Exercise requirements: Render the part of the items that starts with the line containing "17 53 71 – 00" and ends with the last line of the items as a JSON list of strings, one string per line, with blank lines omitted. Leave the pictures out of the answer.

Information supplied:
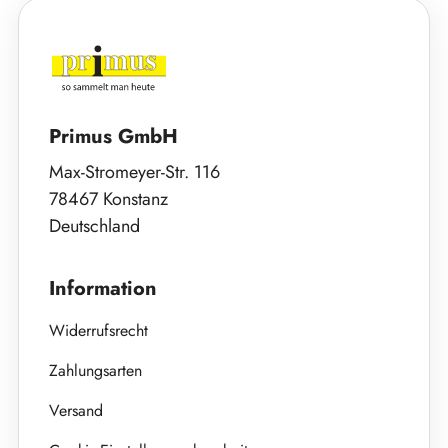
Primus GmbH
Max-Stromeyer-Str. 116
78467 Konstanz
Deutschland
Information
Widerrufsrecht
Zahlungsarten
Versand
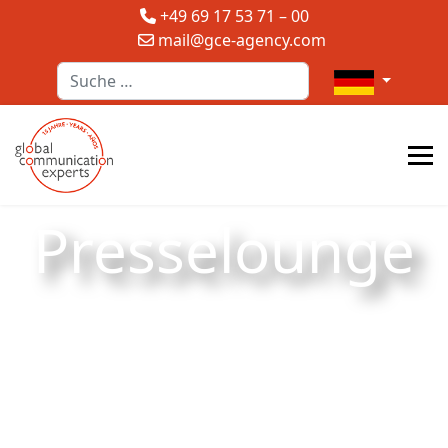
+49 69 17 53 71 – 00
mail@gce-agency.com
Suchen
Sprache auswä
Presselounge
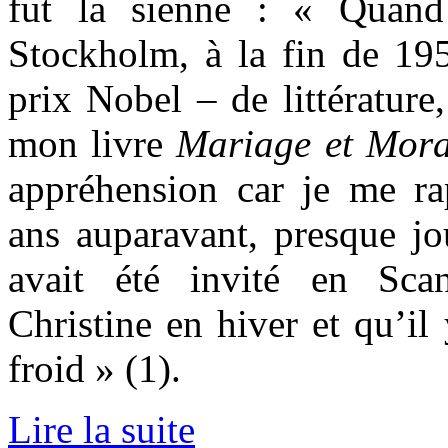
fut la sienne : « Quan
Stockholm, à la fin de 195
prix Nobel – de littérature
mon livre
Mariage et Mora
appréhension car je me rap
ans auparavant, presque jo
avait été invité en Sca
Christine en hiver et qu’il
froid » (1).
Lire la suite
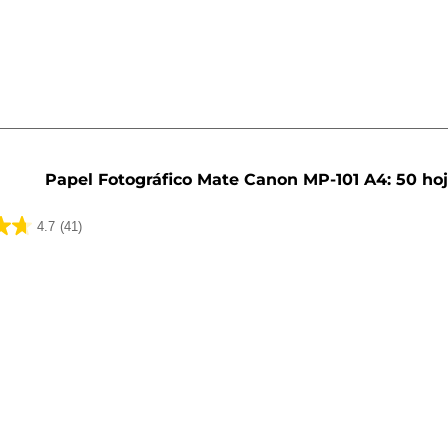
Papel Fotográfico Mate Canon MP-101 A4: 50 ho
4.7
(41)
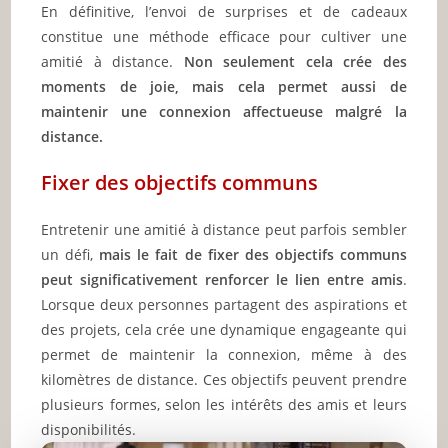
En définitive, l’envoi de surprises et de cadeaux
constitue une méthode efficace pour cultiver une
amitié à distance.
Non seulement cela crée des
moments de joie, mais cela permet aussi de
maintenir une connexion affectueuse malgré la
distance.
Fixer des objectifs communs
Entretenir une amitié à distance peut parfois sembler
un défi,
mais le fait de fixer des objectifs communs
peut significativement renforcer le lien entre amis
.
Lorsque deux personnes partagent des aspirations et
des projets, cela crée une dynamique engageante qui
permet de maintenir la connexion, même à des
kilomètres de distance. Ces objectifs peuvent prendre
plusieurs formes, selon les intérêts des amis et leurs
disponibilités.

Written response:
[
  "+49 69 17 53 71 – 00",
  "mail@gce-agency.com",
  "Suchen",
  "Sprache auswä",
  "Presselounge",
  "fut la sienne : « Quan",
  "Stockholm, à la fin de 195",
  "prix Nobel – de littérature",
  "mon livre",
  "Mariage et Mora",
  "appréhension car je me rap",
  "ans auparavant, presque jo",
  "avait été invité en Sca",
  "Christine en hiver et qu’il",
  "froid » (1).",
  "Lire la suite",
  "Papel Fotográfico Mate Canon MP-101 A4: 50 ho",
  "4.7",
  "(41)",
  "En définitive, l’envoi de surprises et de cadeaux",
  "constitue une méthode efficace pour cultiver une",
  "amitié à distance.",
  "Non seulement cela crée des",
  "moments de joie, mais cela permet aussi de",
  "maintenir une connexion affectueuse malgré la",
  "distance.",
  "Fixer des objectifs communs",
  "Entretenir une amitié à distance peut parfois sembler",
  "un défi,",
  "mais le fait de fixer des objectifs communs",
  "peut significativement renforcer le lien entre amis",
  ".",
  "Lorsque deux personnes partagent des aspirations et",
  "des projets, cela crée une dynamique engageante qui",
  "permet de maintenir la connexion, même à des",
  "kilomètres de distance. Ces objectifs peuvent prendre",
  "plusieurs formes, selon les intérêts des amis et leurs",
  "disponibilités."
]